◆ WORK REQUIRED
Among the lines below, keep only those from the one containing "Какую гарантию вы предоставляете?" through the one containing "إضافة لرغباتي", and reproduce them exactly.

Saved entries:
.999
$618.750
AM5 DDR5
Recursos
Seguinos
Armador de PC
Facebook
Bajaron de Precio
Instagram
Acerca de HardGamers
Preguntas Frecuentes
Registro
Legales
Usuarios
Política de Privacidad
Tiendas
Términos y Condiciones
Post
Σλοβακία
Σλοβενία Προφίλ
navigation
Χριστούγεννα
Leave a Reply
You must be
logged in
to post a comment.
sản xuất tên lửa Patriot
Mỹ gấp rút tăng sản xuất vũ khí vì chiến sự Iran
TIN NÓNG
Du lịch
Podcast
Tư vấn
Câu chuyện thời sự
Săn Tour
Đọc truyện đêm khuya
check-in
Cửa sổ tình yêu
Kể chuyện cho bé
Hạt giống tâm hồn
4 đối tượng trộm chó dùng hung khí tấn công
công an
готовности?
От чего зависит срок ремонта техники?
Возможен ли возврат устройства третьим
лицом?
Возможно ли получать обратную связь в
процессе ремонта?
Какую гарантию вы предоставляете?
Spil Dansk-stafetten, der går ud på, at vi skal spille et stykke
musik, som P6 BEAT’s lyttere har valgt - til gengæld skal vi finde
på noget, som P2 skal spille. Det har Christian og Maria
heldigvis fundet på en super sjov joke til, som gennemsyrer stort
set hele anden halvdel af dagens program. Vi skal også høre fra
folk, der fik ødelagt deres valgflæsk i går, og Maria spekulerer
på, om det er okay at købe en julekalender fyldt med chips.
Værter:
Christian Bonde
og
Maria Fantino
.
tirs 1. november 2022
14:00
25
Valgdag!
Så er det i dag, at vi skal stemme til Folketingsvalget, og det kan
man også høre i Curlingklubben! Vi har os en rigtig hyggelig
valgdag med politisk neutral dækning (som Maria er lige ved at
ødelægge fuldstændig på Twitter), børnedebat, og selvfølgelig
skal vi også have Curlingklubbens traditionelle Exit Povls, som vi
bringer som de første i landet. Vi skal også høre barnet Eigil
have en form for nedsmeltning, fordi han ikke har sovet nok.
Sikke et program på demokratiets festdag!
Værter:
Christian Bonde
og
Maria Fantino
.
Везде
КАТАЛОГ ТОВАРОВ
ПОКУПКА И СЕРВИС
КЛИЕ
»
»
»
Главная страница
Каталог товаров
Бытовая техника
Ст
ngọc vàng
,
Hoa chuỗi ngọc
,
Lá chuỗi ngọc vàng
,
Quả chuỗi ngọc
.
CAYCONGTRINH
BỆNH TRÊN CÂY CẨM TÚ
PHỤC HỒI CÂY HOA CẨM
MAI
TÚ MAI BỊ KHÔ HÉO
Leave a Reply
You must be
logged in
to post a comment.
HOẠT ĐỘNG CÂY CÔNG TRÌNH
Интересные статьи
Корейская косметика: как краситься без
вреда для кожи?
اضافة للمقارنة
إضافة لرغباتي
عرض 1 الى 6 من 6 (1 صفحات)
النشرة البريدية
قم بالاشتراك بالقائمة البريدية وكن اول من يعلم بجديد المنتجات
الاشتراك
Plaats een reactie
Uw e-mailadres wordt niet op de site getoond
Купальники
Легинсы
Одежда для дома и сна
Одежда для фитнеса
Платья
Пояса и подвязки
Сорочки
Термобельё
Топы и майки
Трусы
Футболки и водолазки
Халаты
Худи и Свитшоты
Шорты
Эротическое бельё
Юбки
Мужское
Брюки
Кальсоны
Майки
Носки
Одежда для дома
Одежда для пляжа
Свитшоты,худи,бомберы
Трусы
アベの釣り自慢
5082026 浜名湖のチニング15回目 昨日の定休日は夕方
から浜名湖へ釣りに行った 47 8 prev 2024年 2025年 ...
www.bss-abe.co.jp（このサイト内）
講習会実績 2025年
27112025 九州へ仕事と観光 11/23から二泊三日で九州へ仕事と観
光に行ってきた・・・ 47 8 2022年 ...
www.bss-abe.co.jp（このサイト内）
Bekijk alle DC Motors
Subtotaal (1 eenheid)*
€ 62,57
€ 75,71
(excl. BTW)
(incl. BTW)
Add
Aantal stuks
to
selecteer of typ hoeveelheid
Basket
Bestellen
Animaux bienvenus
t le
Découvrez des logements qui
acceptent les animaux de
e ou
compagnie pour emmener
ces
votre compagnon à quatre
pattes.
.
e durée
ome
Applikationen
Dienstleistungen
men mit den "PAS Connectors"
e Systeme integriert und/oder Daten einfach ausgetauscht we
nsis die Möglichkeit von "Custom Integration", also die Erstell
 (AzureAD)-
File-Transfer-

◆ ANSWER SPACE
Какую гарантию вы предоставляете?
Spil Dansk-stafetten, der går ud på, at vi skal spille et stykke
musik, som P6 BEAT’s lyttere har valgt - til gengæld skal vi finde
på noget, som P2 skal spille. Det har Christian og Maria
heldigvis fundet på en super sjov joke til, som gennemsyrer stort
set hele anden halvdel af dagens program. Vi skal også høre fra
folk, der fik ødelagt deres valgflæsk i går, og Maria spekulerer
på, om det er okay at købe en julekalender fyldt med chips.
Værter:
Christian Bonde
og
Maria Fantino
.
tirs 1. november 2022
14:00
25
Valgdag!
Så er det i dag, at vi skal stemme til Folketingsvalget, og det kan
man også høre i Curlingklubben! Vi har os en rigtig hyggelig
valgdag med politisk neutral dækning (som Maria er lige ved at
ødelægge fuldstændig på Twitter), børnedebat, og selvfølgelig
skal vi også have Curlingklubbens traditionelle Exit Povls, som vi
bringer som de første i landet. Vi skal også høre barnet Eigil
have en form for nedsmeltning, fordi han ikke har sovet nok.
Sikke et program på demokratiets festdag!
Værter:
Christian Bonde
og
Maria Fantino
.
Везде
КАТАЛОГ ТОВАРОВ
ПОКУПКА И СЕРВИС
КЛИЕ
»
»
»
Главная страница
Каталог товаров
Бытовая техника
Ст
ngọc vàng
,
Hoa chuỗi ngọc
,
Lá chuỗi ngọc vàng
,
Quả chuỗi ngọc
.
CAYCONGTRINH
BỆNH TRÊN CÂY CẨM TÚ
PHỤC HỒI CÂY HOA CẨM
MAI
TÚ MAI BỊ KHÔ HÉO
Leave a Reply
You must be
logged in
to post a comment.
HOẠT ĐỘNG CÂY CÔNG TRÌNH
Интересные статьи
Корейская косметика: как краситься без
вреда для кожи?
اضافة للمقارنة
إضافة لرغباتي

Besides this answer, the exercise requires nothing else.